By Paul Koch –
Friday is the day, Friday is the anniversary of the death of the patron saint of Ireland, and it will be amateur hour at pubs across the country. Young and old will dress up like Leprechauns, cheap beer will be dyed green and a scene that looks like a combination of Mardi Gras and Cinco de Mayo covered in clovers will fill the local Irish (or even non-Irish) bar. There will beads and revelry and drink specials and if you’re lucky, songs with a live band.
And at some point, I’ll find myself right in the midst of the foolishness that is Saint Patrick’s Day.
You see, there is a beauty and even a romance to local pubs. I’ve found that they are places of welcome and conversation and debate. But they have a life and liturgy all their own. There are movements and seasons to a pub, some are sad and somber others are full of rejoicing and celebration. They can be both places of great responsibility for our fellow man and places of utter hedonism and often they can seemingly do both at the same time. The pub is the ongoing commentary about the human situation, not just there for us to examine and decipher but to engage with and struggle with – to sing and cry and celebrate.

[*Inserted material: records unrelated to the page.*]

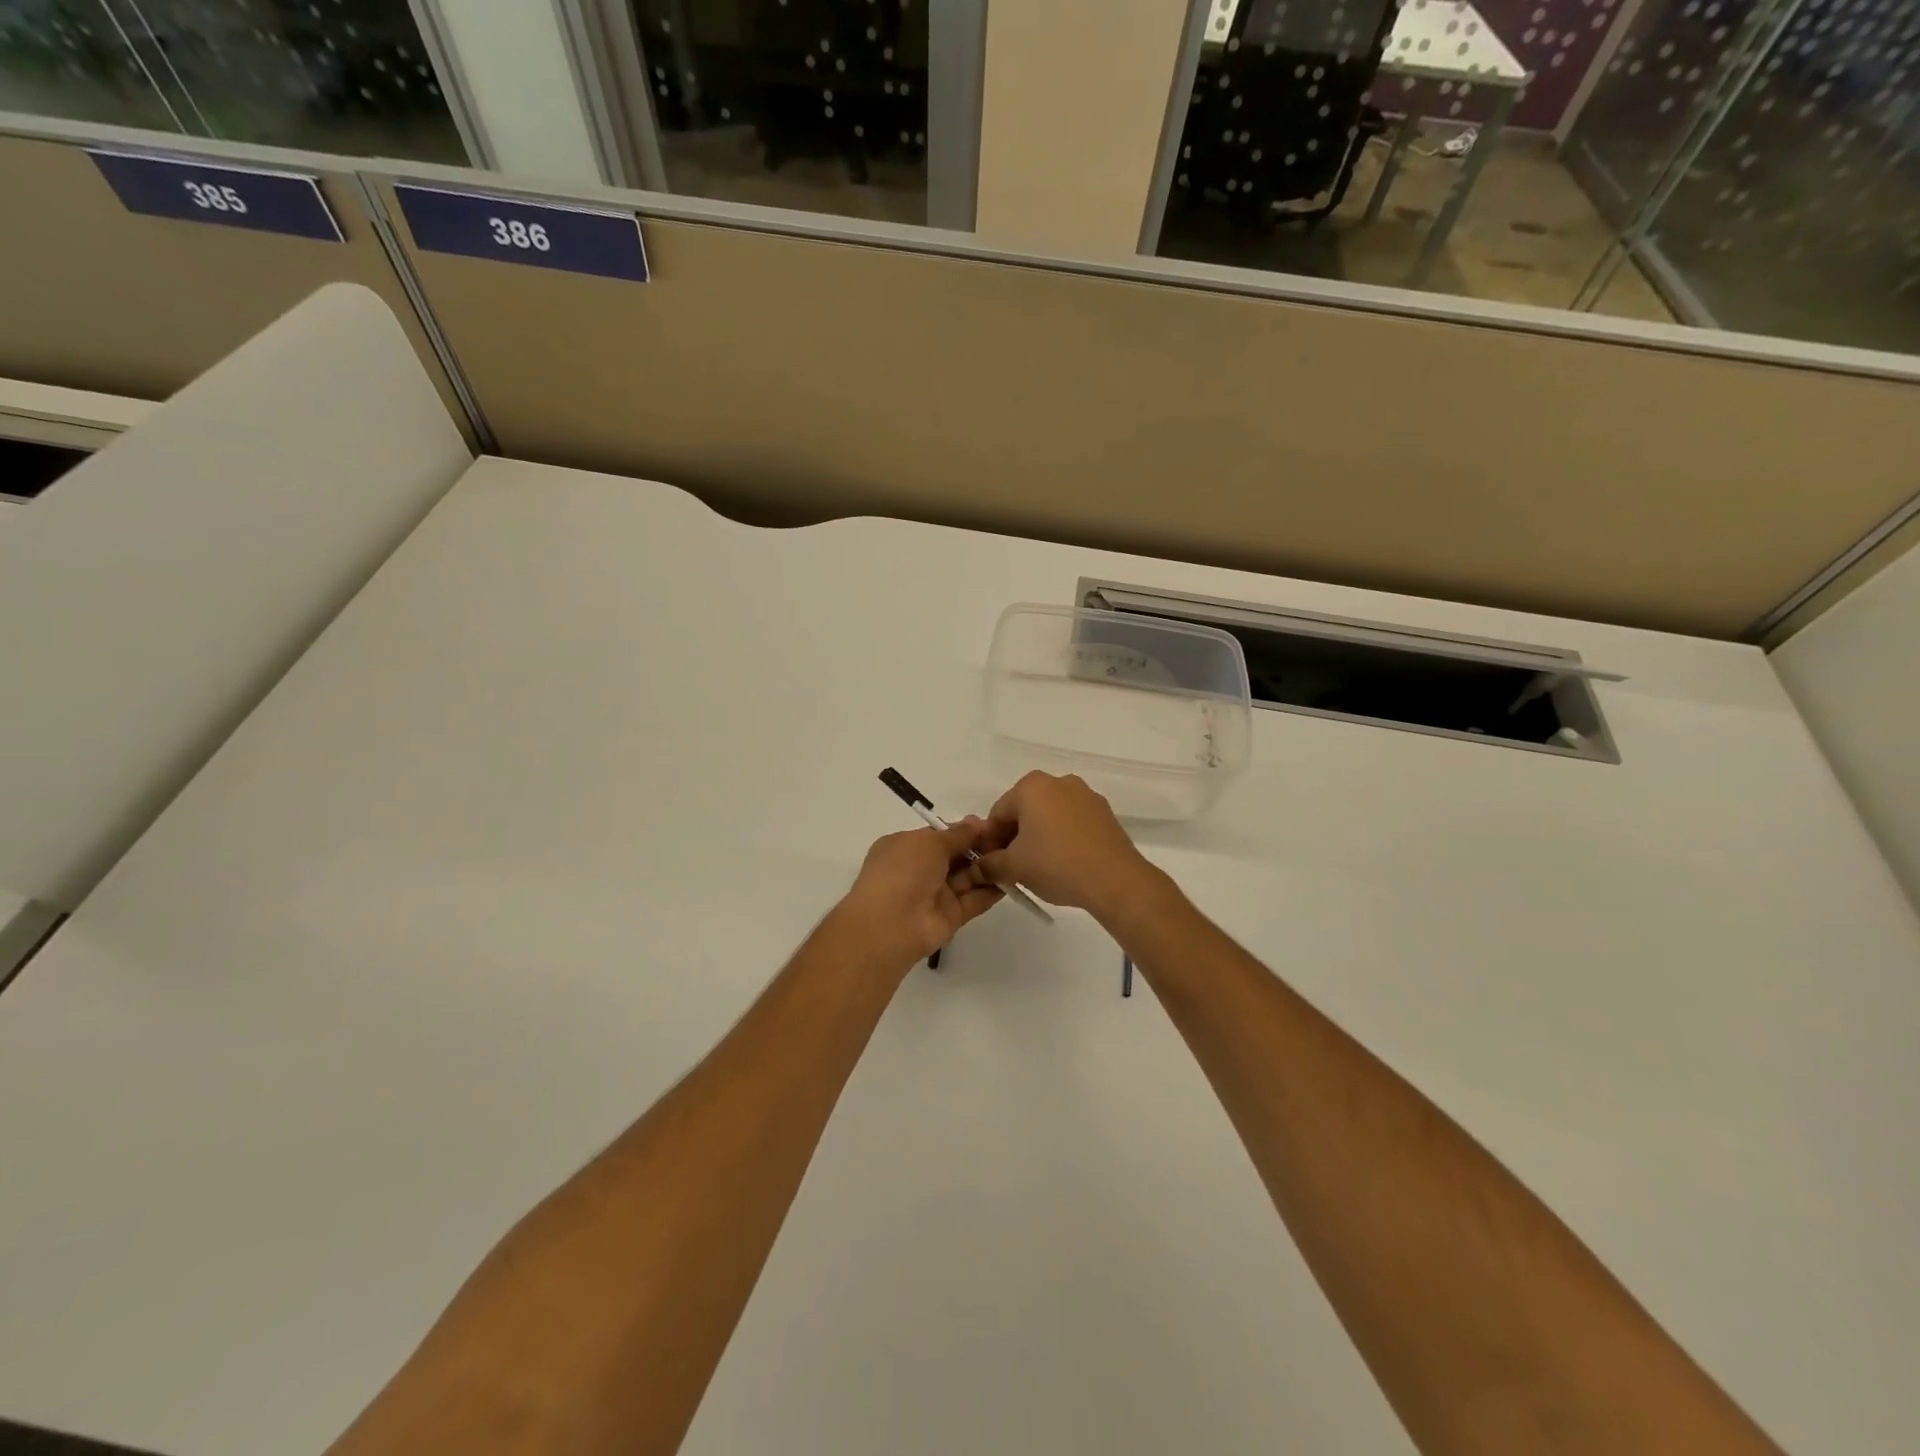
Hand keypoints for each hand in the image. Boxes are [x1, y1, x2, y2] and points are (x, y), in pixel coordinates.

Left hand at [832, 821, 1003, 970]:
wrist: (890, 926)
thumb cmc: (903, 872)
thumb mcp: (929, 842)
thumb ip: (957, 834)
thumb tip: (977, 823)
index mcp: (905, 847)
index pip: (940, 835)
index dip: (964, 830)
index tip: (992, 825)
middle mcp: (919, 870)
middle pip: (956, 855)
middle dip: (980, 847)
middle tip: (1010, 839)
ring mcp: (935, 894)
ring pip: (967, 877)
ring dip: (988, 866)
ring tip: (1016, 856)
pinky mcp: (950, 916)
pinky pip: (974, 900)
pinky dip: (991, 890)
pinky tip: (1012, 879)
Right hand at [965, 772, 1157, 916]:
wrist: (1115, 880)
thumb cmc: (1056, 865)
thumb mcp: (1014, 868)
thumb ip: (989, 865)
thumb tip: (977, 868)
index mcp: (1032, 786)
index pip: (997, 813)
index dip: (989, 841)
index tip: (991, 865)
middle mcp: (1059, 781)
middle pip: (1024, 811)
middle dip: (1014, 837)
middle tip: (1012, 868)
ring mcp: (1085, 795)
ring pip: (1049, 816)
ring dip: (1038, 837)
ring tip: (1038, 868)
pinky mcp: (1104, 813)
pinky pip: (1072, 822)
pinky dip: (1061, 838)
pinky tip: (1063, 863)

I’m not even sure what it is we celebrate on the Feast of St. Patrick. I don’t think any of those seated next to me on the barstool will be toasting to the successful conversion of Ireland to Christianity. They might remember the legend about the snakes, but not too much about the paganism he fought against. I think most probably know that the celebration here in America is vastly different from that in Ireland but I don’t think many care about being culturally accurate in their feasting. They just want to have a good feast.
From the outside, you may see all this as foolish. You may easily and willingly classify the partakers of the feast as drunkards and hypocrites who use it as another excuse to just get hammered, and perhaps you’d be right. But such a conclusion can only come from the outside, away from the rich context of the lives of the people who will gather in the pub on St. Patrick’s Day.
Upon closer examination, if you find yourself in the midst of the crowd raising your glass with them and talking about life and love and sorrow you may just find something quite different than alcoholic escapism. You will find that many who gather come with a longing desire for a celebration that they find so lacking in their lives. They come to not be alone but instead find some joy to being packed in three deep at the bar just to get a beer. They come looking for a reason to smile and laugh out loud. They come to raise their glass and make a toast even though they don’t know why they are doing it. They come to be part of the feast and I think that is something we can all appreciate.
The longing to be part of the feast ought to find a sympathetic ear in the Christian Church. The household of the faithful centers on feasting. We participate in a feast of the body and blood of our Lord Jesus Christ as a foretaste of the feast to come. That’s right, we feast in preparation for an even bigger feast! We long for this feast, we pray for the feast to come, we speak the Words of life into each other’s ears so that we might endure until the dawn of that great feast. And on that day, we will see all those gathered at the feast. You might even find yourself lifting up your glass with St. Patrick himself as together we drink deep of the eternal gifts of our Lord.
Until that day we celebrate our lesser feasts with each other. We break bread and feed upon the very gifts of life around our Lord’s table. We feast with our family and friends on holidays and at times of celebration. And perhaps, you just may wander out to your local pub on Friday night and step into a feast of a world longing for something more. Their liturgy may be lesser than the church’s but it’s not without value or reason; to learn it is to learn part of the fears, hopes and longings of your neighbor. To learn that is to begin the process of proclaiming the wonders of a feast without end.